(Data provided)
Start of Block
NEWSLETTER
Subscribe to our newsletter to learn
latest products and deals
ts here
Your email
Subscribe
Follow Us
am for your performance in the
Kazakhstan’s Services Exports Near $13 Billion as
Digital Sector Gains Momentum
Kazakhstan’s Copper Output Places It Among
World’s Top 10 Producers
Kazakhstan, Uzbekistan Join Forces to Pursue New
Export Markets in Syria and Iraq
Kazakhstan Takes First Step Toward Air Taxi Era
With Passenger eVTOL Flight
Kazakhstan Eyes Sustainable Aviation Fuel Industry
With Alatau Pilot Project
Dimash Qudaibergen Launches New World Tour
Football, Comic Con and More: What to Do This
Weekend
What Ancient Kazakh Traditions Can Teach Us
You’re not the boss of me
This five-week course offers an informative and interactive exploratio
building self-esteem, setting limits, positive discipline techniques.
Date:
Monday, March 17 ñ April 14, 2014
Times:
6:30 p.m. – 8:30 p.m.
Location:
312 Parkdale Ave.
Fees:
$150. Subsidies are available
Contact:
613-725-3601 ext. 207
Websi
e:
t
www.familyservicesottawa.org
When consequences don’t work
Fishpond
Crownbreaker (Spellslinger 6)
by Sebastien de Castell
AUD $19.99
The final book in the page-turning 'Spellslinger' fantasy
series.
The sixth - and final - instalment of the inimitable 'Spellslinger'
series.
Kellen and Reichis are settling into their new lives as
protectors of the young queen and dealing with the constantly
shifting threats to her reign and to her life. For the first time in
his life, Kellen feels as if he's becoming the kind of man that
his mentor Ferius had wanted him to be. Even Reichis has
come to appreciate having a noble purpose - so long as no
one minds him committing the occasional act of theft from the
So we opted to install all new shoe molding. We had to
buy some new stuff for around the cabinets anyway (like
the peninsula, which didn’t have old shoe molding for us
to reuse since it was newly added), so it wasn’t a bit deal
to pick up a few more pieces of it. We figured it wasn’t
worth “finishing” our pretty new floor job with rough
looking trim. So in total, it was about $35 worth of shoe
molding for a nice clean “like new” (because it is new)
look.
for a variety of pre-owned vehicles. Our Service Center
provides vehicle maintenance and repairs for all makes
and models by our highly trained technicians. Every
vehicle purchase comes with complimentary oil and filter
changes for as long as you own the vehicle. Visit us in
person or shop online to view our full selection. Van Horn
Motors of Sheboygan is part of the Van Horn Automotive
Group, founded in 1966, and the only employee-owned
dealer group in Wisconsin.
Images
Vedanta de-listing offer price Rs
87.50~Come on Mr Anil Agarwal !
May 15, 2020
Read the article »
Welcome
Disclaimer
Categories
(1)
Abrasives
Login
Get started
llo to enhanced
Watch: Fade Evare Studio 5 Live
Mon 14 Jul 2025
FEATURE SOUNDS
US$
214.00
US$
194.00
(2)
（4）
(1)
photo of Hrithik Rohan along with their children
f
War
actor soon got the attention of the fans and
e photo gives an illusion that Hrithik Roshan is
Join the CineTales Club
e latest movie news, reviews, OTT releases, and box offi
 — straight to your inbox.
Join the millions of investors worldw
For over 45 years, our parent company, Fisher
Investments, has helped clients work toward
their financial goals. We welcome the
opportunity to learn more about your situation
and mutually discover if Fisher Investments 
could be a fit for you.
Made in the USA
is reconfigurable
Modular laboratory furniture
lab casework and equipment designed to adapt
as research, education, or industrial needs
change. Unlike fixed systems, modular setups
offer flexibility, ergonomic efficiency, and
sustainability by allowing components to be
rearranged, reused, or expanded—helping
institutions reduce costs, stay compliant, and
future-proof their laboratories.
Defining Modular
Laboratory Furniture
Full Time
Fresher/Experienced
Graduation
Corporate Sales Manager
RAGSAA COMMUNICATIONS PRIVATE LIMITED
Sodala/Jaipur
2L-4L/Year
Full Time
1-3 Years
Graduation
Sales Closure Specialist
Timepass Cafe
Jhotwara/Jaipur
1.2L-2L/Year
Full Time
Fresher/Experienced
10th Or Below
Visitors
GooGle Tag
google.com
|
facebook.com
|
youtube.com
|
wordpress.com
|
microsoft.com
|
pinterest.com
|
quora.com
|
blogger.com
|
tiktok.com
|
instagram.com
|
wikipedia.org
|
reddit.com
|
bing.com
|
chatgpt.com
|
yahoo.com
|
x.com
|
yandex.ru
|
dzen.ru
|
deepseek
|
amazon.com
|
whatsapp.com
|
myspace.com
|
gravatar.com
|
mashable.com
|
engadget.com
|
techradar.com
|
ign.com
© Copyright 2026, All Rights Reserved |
End of Block
(Work to be completed)
Return each line in the items above that contains the string "photo".

(Reply)
photo of Hrithik Rohan along with their children
e photo gives an illusion that Hrithik Roshan is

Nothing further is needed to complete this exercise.